これらのチェックポイントを満たす問いであれば、データ分析を進める上で大きな方向転換や手戻りが少なくなる可能性が高まります。
「測れない問い」を「測れる問い」に変えた事例
ある企業で、「オンラインストアの顧客体験を向上させたい」という漠然とした目標がありました。担当者は「何から手をつけたら良いか分からない」と困っていました。
これはまさに「測れない問い」の例です。「顧客体験」は非常に抽象的で、データで直接測ることは困難です。

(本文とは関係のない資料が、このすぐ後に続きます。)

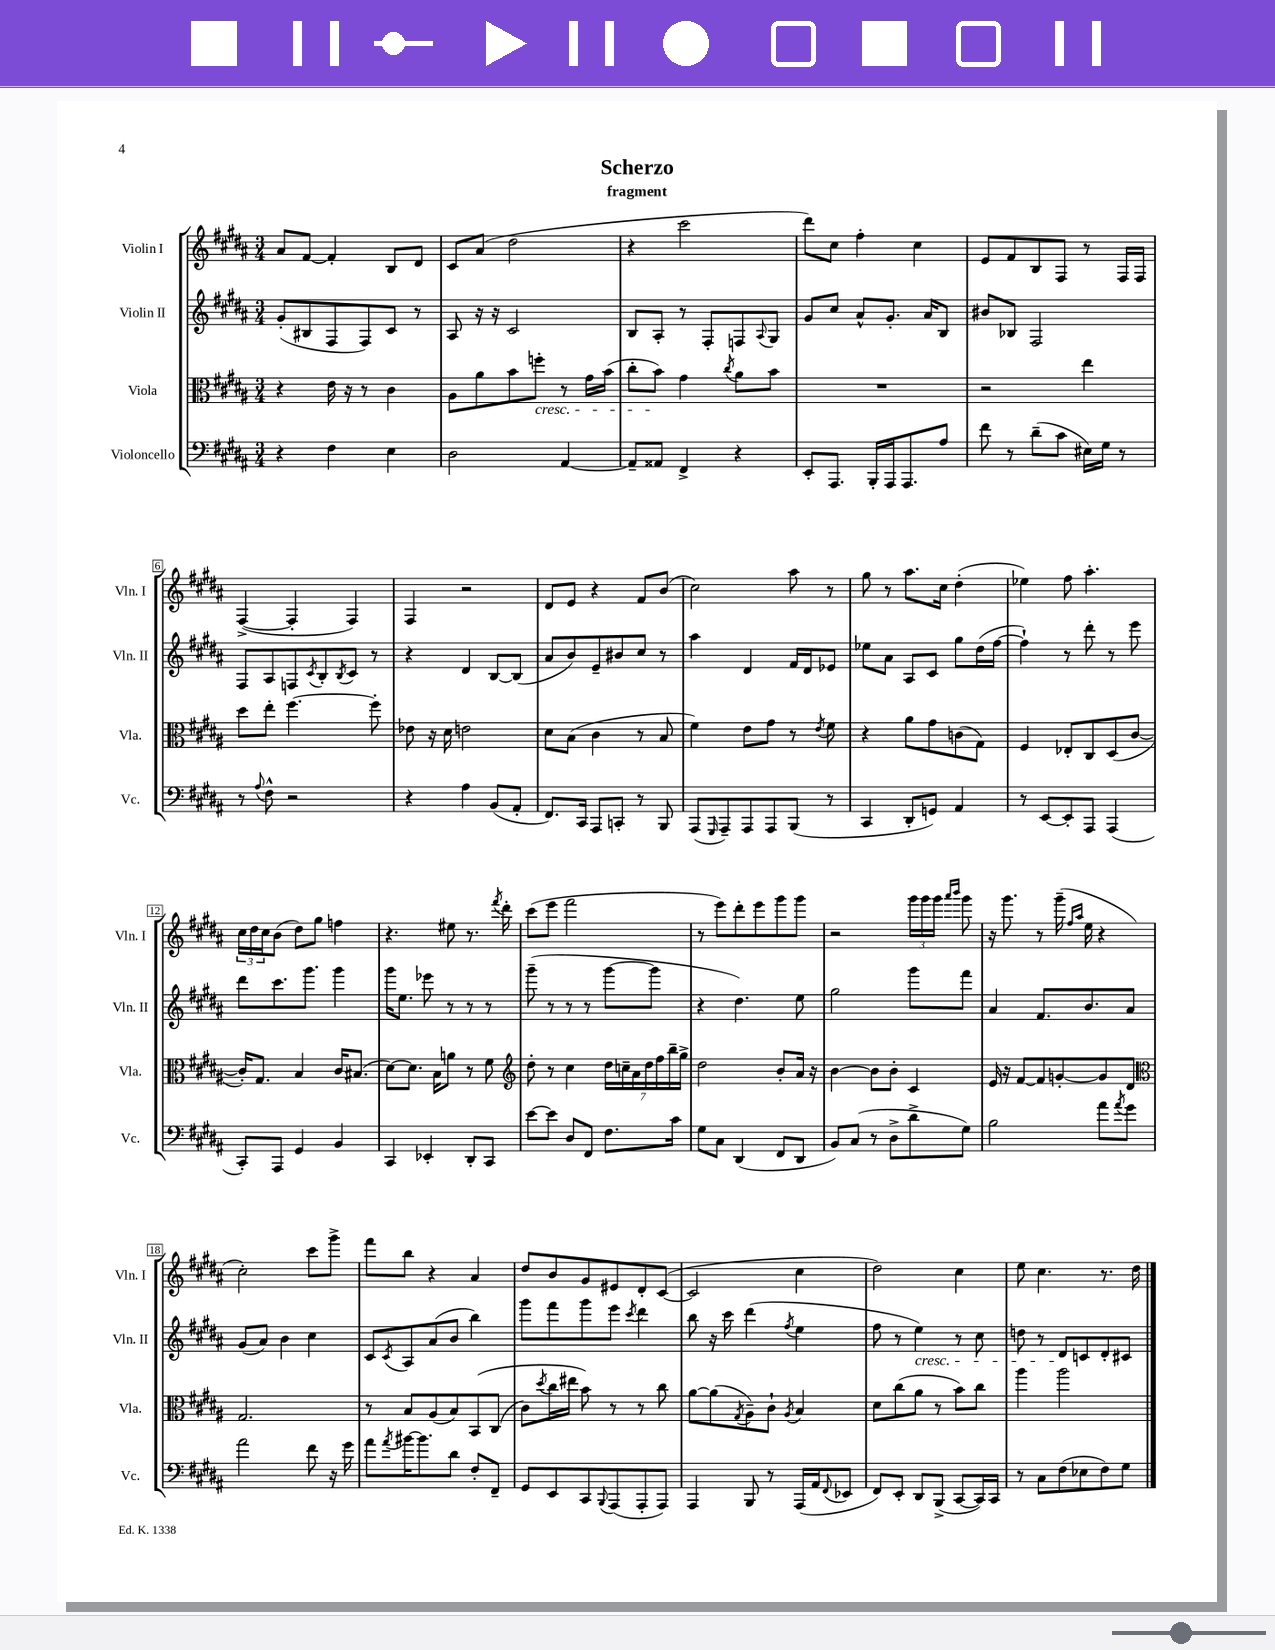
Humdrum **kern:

そこで、上記のステップに従って問いを練り直しました。
- ビジネス課題の明確化: 「顧客体験向上」の最終的な目的は、「顧客がスムーズに商品を見つけ、購入し、再訪してくれること」と定義しました。特に、購入に至らずに離脱している顧客が多いことが課題として認識されました。
- 課題の分解と仮説: 離脱の原因として、「サイト内の導線が分かりにくい」「商品情報が見つけにくい」「購入手続きが複雑」などの仮説が立てられました。
- 仮説の「測れる問い」への変換:
- 仮説:「サイト内の導線が分かりにくい」 → 測れる問い:「主要な商品カテゴリページから購入完了ページまでの平均クリック数は〇クリック以上か?」「商品詳細ページからの離脱率は〇%を超えているか?」
- 仮説:「購入手続きが複雑」 → 測れる問い:「カート投入後から購入完了までの離脱率は〇%か?その離脱はどの入力ステップで多く発生しているか?」
- チェック: これらの問いは、ウェブサイトのアクセスログデータや購入データから回答が得られる見込みがあり、具体的な数値で現状を把握し、改善点の特定につながることが確認できました。

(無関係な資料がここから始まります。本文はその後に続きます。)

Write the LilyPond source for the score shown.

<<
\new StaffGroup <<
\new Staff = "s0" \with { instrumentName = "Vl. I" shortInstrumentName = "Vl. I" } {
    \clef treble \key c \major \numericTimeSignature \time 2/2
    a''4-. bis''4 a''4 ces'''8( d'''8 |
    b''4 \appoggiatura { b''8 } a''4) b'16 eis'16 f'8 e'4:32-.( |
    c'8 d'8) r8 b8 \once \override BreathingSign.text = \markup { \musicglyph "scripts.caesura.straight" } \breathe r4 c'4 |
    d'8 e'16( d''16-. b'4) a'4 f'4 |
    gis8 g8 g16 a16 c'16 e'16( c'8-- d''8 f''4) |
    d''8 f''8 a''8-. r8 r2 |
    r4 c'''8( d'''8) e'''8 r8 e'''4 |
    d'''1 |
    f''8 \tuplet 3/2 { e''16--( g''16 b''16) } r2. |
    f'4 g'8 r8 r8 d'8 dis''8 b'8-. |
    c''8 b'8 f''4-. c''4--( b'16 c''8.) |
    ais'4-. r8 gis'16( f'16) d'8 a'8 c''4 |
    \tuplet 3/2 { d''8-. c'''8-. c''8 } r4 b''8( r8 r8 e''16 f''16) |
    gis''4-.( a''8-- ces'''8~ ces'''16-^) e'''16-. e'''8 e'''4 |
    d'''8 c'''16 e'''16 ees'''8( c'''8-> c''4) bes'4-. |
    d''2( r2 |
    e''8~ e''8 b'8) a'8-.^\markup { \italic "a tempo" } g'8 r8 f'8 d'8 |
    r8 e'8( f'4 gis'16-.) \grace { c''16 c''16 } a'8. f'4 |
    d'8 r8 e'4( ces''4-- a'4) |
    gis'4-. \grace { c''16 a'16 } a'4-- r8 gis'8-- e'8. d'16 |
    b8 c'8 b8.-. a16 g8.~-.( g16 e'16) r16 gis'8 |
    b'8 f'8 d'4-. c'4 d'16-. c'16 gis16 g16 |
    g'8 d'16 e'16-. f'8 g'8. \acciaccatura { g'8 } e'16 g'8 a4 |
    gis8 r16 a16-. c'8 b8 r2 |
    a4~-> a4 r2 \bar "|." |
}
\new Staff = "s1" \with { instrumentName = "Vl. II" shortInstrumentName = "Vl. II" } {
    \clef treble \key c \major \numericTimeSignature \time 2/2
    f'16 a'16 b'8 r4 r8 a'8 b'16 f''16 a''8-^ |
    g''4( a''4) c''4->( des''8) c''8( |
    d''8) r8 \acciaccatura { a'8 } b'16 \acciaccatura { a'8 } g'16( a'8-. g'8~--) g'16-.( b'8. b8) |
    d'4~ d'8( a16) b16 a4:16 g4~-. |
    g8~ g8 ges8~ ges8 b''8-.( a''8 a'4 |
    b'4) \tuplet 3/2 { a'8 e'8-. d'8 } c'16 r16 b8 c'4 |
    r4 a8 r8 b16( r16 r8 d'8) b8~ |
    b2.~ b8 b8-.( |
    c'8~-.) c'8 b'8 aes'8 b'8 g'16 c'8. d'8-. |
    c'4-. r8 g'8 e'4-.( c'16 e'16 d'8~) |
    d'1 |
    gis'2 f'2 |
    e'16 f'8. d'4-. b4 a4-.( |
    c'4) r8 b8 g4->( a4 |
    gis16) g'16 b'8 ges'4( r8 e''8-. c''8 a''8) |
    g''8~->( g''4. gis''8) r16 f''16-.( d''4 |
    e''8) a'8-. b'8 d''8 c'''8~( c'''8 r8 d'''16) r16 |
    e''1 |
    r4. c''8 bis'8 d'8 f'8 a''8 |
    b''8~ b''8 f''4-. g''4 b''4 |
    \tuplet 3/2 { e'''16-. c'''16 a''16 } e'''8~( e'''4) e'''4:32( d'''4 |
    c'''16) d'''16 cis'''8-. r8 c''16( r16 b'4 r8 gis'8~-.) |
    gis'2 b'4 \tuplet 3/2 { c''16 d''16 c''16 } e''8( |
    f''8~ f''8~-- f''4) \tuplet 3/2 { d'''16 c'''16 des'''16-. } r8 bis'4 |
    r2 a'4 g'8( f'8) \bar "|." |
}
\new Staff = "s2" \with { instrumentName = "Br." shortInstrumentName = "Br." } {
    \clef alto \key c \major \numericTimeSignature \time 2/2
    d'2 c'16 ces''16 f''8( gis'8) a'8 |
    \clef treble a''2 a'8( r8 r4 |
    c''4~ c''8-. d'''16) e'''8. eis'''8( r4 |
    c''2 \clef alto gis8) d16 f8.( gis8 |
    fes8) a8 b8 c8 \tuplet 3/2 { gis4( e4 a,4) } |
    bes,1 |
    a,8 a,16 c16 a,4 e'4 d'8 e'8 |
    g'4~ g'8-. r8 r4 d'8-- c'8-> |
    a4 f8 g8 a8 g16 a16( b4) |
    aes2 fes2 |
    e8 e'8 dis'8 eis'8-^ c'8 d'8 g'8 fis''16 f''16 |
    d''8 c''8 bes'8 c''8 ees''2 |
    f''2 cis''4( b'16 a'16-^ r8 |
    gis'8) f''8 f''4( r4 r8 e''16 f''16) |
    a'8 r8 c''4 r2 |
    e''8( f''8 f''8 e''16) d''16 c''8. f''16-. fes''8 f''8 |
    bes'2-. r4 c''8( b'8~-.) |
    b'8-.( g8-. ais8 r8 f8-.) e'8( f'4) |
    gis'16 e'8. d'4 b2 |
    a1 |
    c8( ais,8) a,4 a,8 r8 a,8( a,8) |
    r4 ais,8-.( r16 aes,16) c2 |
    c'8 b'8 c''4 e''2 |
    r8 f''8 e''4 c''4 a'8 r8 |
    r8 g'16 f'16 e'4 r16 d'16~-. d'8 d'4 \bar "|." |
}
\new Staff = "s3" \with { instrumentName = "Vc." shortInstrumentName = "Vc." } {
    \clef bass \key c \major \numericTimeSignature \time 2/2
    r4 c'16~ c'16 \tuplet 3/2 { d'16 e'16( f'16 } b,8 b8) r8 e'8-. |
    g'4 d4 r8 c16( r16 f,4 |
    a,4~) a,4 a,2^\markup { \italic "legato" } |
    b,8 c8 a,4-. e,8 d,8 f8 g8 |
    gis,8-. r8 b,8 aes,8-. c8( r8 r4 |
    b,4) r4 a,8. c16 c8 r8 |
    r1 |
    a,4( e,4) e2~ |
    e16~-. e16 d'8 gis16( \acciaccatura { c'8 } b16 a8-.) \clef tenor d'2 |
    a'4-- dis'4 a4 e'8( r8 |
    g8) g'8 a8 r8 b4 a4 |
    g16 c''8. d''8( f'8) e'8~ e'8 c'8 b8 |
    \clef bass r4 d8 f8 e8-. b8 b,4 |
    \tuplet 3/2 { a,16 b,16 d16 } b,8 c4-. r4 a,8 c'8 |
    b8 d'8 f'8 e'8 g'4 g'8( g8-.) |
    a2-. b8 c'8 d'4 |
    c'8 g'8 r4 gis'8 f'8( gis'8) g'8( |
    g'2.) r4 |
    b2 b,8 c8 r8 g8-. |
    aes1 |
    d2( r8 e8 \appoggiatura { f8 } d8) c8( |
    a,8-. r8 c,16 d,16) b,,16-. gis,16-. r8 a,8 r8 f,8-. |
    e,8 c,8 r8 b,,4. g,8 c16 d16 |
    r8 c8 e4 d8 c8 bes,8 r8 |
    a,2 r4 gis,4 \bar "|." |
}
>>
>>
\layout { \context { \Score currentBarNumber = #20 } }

このように、「顧客体験を向上させたい」という「測れない問い」は、「特定の導線における離脱率は〇%か?」「どの入力ステップで離脱が多いか?」といった「測れる問い」に変換されました。その結果、担当者は具体的なデータ分析に着手できるようになり、離脱率の高いページや入力フォームの特定に至り、UI/UX改善の具体的な施策立案と実行につながりました。
まとめ
データ分析を成功させるためには、分析のスタート地点となる「問い」が非常に重要です。特に、データで検証・回答可能な「測れる問い」を立てることが、分析の方向性を定め、無駄を省き、具体的な成果につなげるための鍵となります。
もし今、手元にデータはあるものの、何から手をつけたら良いか分からない、分析が漠然としてしまうといった悩みをお持ちであれば、まずは「測れる問い」になっているかを確認し、必要に応じて今回ご紹介したステップで問いを具体化してみてください。曖昧な問いを具体的なデータ分析の問いに変えるプロセスは、データ分析のスキル向上だけでなく、ビジネス課題を論理的に分解し、解決策を探る思考力の向上にも繋がるはずです。
次の分析に取り組む際は、まず「これはデータで測れる問いだろうか?」と自問することから始めてみてはいかがでしょうか。